Geometric Properties of an Isosceles Right Triangle
Aim: To check the accuracy of the geometric properties calculation for a rod cross-section in the form of an isosceles right triangle.
Name of a file with the initial data: Triangle90.cns
Formulation: Check the accuracy of the torsional geometric properties calculation for a rod cross-section in the form of an isosceles right triangle.
References: Galerkin B.G., Torsion of a Triangular Prism, Izv. Akad. Nauk. VI series, 13:1 (1919), 111–118
Polya G., Szego G., Isoperimetric Inequalities in Mathematical Physics, — M., Fizmatgiz, 1962.
Initial data:
| a = 40 cm | - leg length of the triangle. |
Design model: The design model is formed by triangulation (the number of triangles ≈ 3000) on the basis of a model of the external contour. The external contour is an isosceles right triangle.
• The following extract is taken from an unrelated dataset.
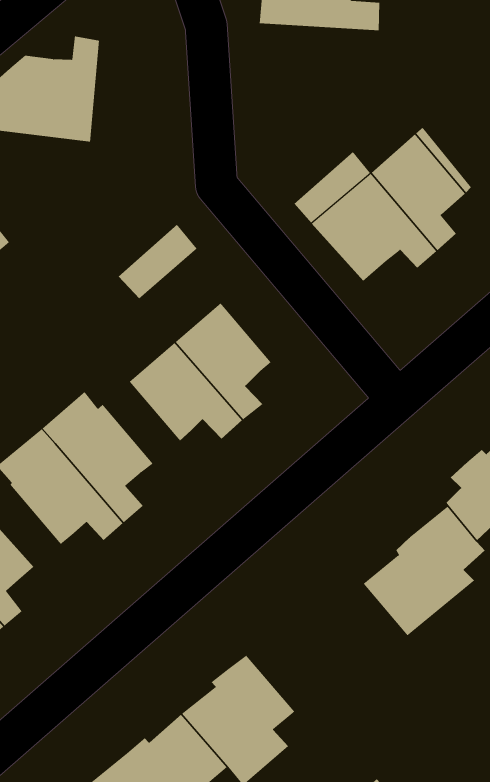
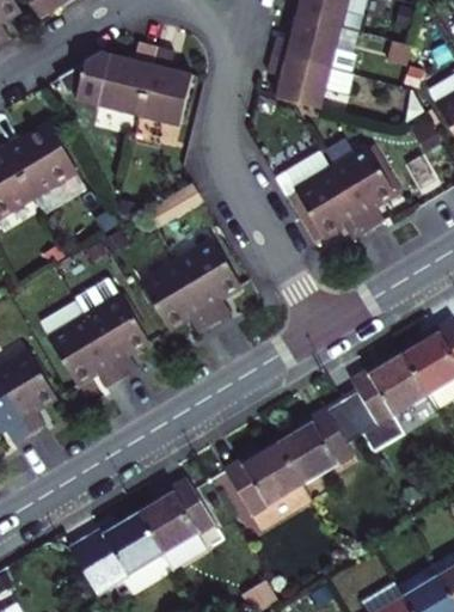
building: none -> [266,54,354,111]
building: none -> [143,47,197,127]
building: none -> [226,447,300,516]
The number of vertices of the contour in a model is 3.
Results Obtained in Consul
Design model, coordinate and principal axes, center of mass, ellipse of inertia, core of the section
Comparison of results:
|
Parameter |
Theory |
CONSUL |
Deviation, % |
|---|---|---|---|
|
Torsional moment of inertia, It cm4 |
66816 |
66251,348 |
0,845 |
Notes: Geometric properties can be determined analytically by the following formulas:
\[ I_{t} =a^{4}\left[ {\frac{1}{12}-\frac{16}{\pi^{5}}\sum\limits_{n=1}^\infty {\frac{1}{(2n-1)^{5}}\coth \left( {\frac{\pi (2n-1)}{2}} \right)} } \right]\approx 0.0261\cdot a^{4}. \]